The first stop after lunch was the Archives and Library at the Glenbow where we saw the shelves holding thousands of photo negatives in the archives collection, and learned about the collection’s focus on the area directly around Calgary. The oldest book in the library is a manual on treating horses, reflecting the interests of the Glenbow’s founder Eric Harvie whose collecting started the library and museum collections. Afterward we rode the elevator to the archives floor where we were met by the curator who had pulled several artifacts from the Glenbow’s collection of Indigenous artifacts. One of them was a carved stone bison which was shortly to be going on tour. We were lucky to see it since it is a piece that tours often.
The bison carving
We were also shown masks, treaty medals, and a coat made from seal intestine, to name just a few. As part of our viewing of the collection items we also heard about the Glenbow’s protocols for working with Indigenous peoples to repatriate artifacts and collaborate with them in terms how items are collected, stored, and displayed. The tour ran long but it was one of those tours that you don’t want to end since amazing pieces continued to be revealed. The last was a car hidden by a piece of sheeting. It turned out to be the car from Michael Nicoll Yahgulanaas’ Pedal to the Meddle art piece. But all good things must end and we emerged into the lobby of the Glenbow as the afternoon was waning.

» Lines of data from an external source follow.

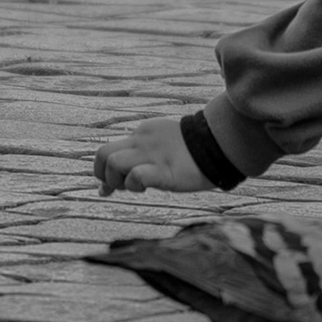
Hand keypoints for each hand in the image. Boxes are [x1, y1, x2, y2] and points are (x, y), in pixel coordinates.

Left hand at [93, 116, 213, 195]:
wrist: (219, 145)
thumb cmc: (192, 153)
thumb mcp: (160, 150)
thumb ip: (138, 161)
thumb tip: (111, 185)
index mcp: (141, 134)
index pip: (108, 150)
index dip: (102, 171)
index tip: (108, 187)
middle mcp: (141, 141)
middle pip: (102, 154)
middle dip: (103, 175)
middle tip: (119, 186)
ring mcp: (151, 154)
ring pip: (114, 163)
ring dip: (116, 181)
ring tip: (135, 187)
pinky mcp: (163, 170)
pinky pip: (136, 175)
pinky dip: (134, 184)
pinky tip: (146, 187)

With only a couple hours before Cliopalooza began I decided to enjoy what downtown Calgary offered. In my wandering I found a lovely walking path by the river and managed to spy not just the usual ducks enjoying the water but a beaver as well. The statues that dot the downtown made useful landmarks and after investigation one of those statues turned out to be pictured on the front of the front cover of my CHA program guide.
Cliopalooza was held in the Legion 1 building where the CCF was first founded in 1932. Naturally as somebody with an interest in both grain and agrarian politics this was my first stop on arriving at Cliopalooza. The evening was a great way to run into old friends who I’d missed seeing at the day’s events and the dance floor was full of historians.